Service-based: With a service-based approach, you select which text analytics provider best suits your needs and you pay them to categorize your comments. With this approach, text analysts leverage years of experience on your behalf. While they do the heavy lifting, you can concentrate on analyzing and interpreting the text analytic results. Should you need to add a new category or tweak the logic or training behind a category, however, you need to rely on your technical assistance (TA) provider for updates. This can take time if your TA provider isn’t responsive. This is one reason some companies choose to do text analytics themselves.

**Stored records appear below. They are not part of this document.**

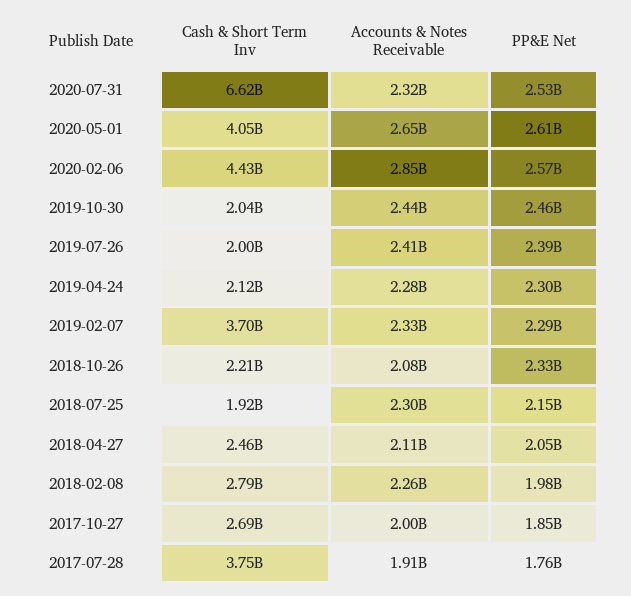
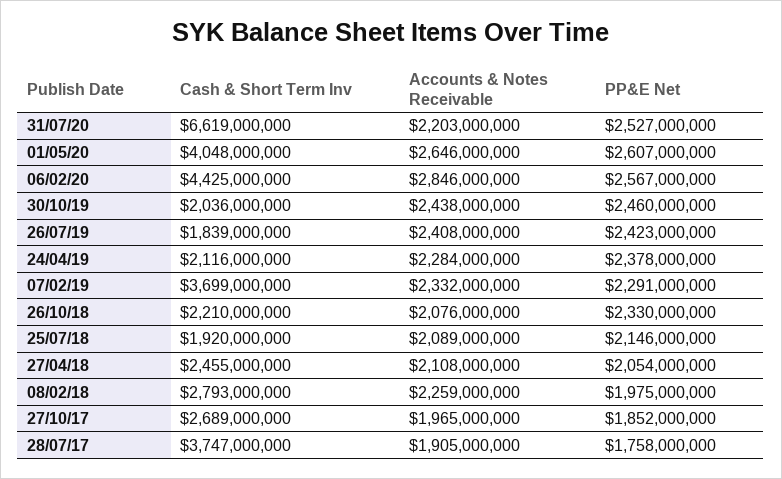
  {
    "Cash & Short Term Inv": {
      "2020-07-31": 6619000000,
      "2020-05-01": 4048000000,
      "2020-02-06": 4425000000,
      "2019-10-30": 2036000000,
-     "2019-07-26": 2000000000,
+     "2019-07-26": 1839000000,
      "2019-04-24": 2116000000,
      "2019-02-07": 3699000000,
      "2018-10-26": 2210000000,
      "2018-07-25": 1920000000,
      "2018-04-27": 2455000000,
      "2018-02-08": 2793000000,
      "2017-10-27": 2689000000,
      "2017-07-28": 3747000000
    },
    "Accounts & Notes Receivable": {
-     "2020-07-31": 2320000000,
+     "2020-07-31": 2203000000,
      "2020-05-01": 2646000000,
      "2020-02-06": 2846000000,
      "2019-10-30": 2438000000,
      "2019-07-26": 2408000000,
      "2019-04-24": 2284000000,
      "2019-02-07": 2332000000,
      "2018-10-26": 2076000000,
-     "2018-07-25": 2300000000,
+     "2018-07-25": 2089000000,
      "2018-04-27": 2108000000,
      "2018-02-08": 2259000000,
-     "2017-10-27": 2000000000,
+     "2017-10-27": 1965000000,
      "2017-07-28": 1905000000
    },
    "PP&E Net": {
      "2020-07-31": 2527000000,
      "2020-05-01": 2607000000,
      "2020-02-06": 2567000000,
      "2019-10-30": 2460000000,
-     "2019-07-26": 2390000000,
+     "2019-07-26": 2423000000,
-     "2019-04-24": 2300000000,
+     "2019-04-24": 2378000000,
      "2019-02-07": 2291000000,
      "2018-10-26": 2330000000,
      "2018-07-25": 2146000000,
      "2018-04-27": 2054000000,
      "2018-02-08": 1975000000,
      "2017-10-27": 1852000000,
      "2017-07-28": 1758000000
    }
  }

Do-it-yourself: With a DIY approach, you select which text analytics tool best suits your needs. Often the tool will come with an off-the-shelf set of categories for your sector but this will typically get you only 70 percent of what you need. To get good results with a DIY approach, you need to be prepared to invest time and effort to configure the category and sentiment algorithms and maintain them over time. Here is a rough idea of what you’ll invest:

  • Text analytics software: $25,000 to $200,000 annually
  • Rules-based:
    • Text analysts to implement category set (200 to 300 hours per language)
    • Text analysts to audit and maintain category set (100 to 200 hours annually per language)
  • Machine learning based:
    • Manual coders to create training sets (about $1.00 per comment – typically needing at least 100 comments per category)

If you decide to DIY, you may wind up spending most of your time creating text analytic results rather than using them. While this may be a deal breaker for some, you will have full control of the process and can fine tune to your heart’s content.

Solution for your company

Having a text analytics solution for your company is crucial. It will increase the speed at which you gain customer insights. Before setting up text analytics, companies first need to decide if they want to use a machine-learning approach or a rules-based approach. They then need to decide on a DIY or service-based implementation.

In my experience, the level of machine learning precision is not acceptable compared to the results we obtain with a rules-based approach. By developing and maintaining category sets with input from our customers, we ensure they are relevant and actionable. These category sets are also based on decades of experience in the various business sectors in which we work (automotive, retail, hospitality, banking, insurance, restaurant, telecommunications, etc.).

It’s important to do your own research before deciding. Many companies I work with have opted for a service-based approach to categorization but some have chosen to invest the time and money to develop in-house text analytics solutions and expertise. And some even have a combination of the two. Most importantly, almost all have concluded that categorizing their comments with text analytics is a key way to understand what their customers are saying.

Deciding which how and who are the first steps in putting into place a solution that will help you make sense of the mounds of unstructured data that are flooding into your company.